Michigan Engineering News

Generic brand polygon design

U-M mentorship to NASA leadership

Two former Michigan Engineering professors, Lennard Fisk and Thomas Zurbuchen, discuss their career paths and the mentors who fostered them.

Current NASA Administrator and former U-M professor of climate and space sciences and engineering Thomas Zurbuchen came back to campus in the spring of 2022 to visit with his mentor Lennard Fisk, also a former NASA Administrator, as Fisk prepared to retire from Michigan Engineering. During their visit, we asked them a few questions about their career paths and the importance of mentorship.

What was your earliest step toward NASA and space research?

Len Fisk and Thomas Zurbuchen prepare for an conversation for StoryCorps.
Len Fisk (L) and Thomas Zurbuchen (R). Photo: Brenda Ahearn/University of Michigan, College of Engineering, Communications and Marketing

Fisk: I’m what we call a Sputnik. I was 14 when Sputnik went up and as a result, that changed all of our career paths at that time because the space program was such a dominant thing. And so I’ve been involved in the space program ever since I went to graduate school.

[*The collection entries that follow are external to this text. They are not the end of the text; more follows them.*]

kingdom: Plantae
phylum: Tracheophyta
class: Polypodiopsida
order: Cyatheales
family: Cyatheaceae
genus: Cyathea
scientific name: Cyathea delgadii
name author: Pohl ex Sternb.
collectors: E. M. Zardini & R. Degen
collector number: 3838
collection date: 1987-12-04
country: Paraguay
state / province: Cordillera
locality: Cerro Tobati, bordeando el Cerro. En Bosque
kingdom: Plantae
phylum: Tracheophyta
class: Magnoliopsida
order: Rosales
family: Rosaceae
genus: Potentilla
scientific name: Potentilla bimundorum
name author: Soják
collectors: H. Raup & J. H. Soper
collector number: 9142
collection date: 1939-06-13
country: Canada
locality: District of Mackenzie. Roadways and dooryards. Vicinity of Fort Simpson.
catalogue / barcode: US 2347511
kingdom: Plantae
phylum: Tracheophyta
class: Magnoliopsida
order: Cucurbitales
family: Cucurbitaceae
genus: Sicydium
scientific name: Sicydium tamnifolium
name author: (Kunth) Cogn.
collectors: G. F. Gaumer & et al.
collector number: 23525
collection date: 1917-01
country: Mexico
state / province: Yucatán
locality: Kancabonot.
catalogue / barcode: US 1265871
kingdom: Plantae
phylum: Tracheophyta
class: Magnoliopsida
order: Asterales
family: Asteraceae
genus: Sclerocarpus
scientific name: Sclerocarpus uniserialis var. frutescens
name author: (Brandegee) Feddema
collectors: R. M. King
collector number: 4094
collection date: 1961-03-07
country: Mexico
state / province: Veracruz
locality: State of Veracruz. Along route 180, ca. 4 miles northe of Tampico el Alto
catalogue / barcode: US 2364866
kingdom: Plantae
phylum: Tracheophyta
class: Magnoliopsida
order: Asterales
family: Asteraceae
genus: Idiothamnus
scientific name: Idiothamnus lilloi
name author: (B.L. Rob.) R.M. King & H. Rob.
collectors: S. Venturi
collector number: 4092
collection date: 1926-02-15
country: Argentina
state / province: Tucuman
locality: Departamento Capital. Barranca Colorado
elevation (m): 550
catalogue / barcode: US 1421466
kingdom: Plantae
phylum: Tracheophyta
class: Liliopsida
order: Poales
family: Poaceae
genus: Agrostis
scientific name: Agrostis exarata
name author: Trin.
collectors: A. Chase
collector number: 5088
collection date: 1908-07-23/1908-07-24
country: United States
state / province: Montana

Zurbuchen: I remember a little NASA book under the Christmas tree when I was 8 years old. It’s still in my office at NASA now. It’s actually not that great a book, but it was about Voyager and Apollo. I had missed Apollo because I was born in 1968, too young to have seen or appreciated the moon landing. But for me it was all about science.

The two of you met, by chance, in a coffee shop?

Fisk: It was 1994, I had only been at U-M a year and was building my research group.

Zurbuchen: You were sitting there with Dr. Guice, who was a major scientist and a mentor of mine. The two of you were talking science, and I had never heard people talking about it the way you two did. I sat there and listened, probably for about half an hour, without saying a word. Then you turned to me and asked “What do you think about all this?” After one day, we \ went to lunch, and you said “You should consider coming to work for me.”

What makes a good mentor?

Zurbuchen: When I started, I was not educated that well in the area we were working on. I was well-read, having maybe spent more time in the library than I should. But I couldn’t turn it into science activity because the environment wasn’t set up to support me since I wasn’t up to speed. That’s when Len’s mentorship kicked in. In the evening hours, you would hold these classes \ just for me. So the first part of mentorship is support. It’s not advice, but support—adding value to the other person’s life.

Fisk: I’d like to think that’s part of my personality, yet it’s also self-serving. I wanted you to be successful because that made the group successful. I also wanted you to be independent. We all know faculty members who have to be the boss, and the people who work for them are supposed to just work for them. But I wanted people to be able to rise.

Zurbuchen: That really requires a mentor who is not insecure. If you’re worried that your mentees are going to be pushing you, that’s a real limitation. So in addition to support, it’s about equipping people, giving them the right tool set to achieve.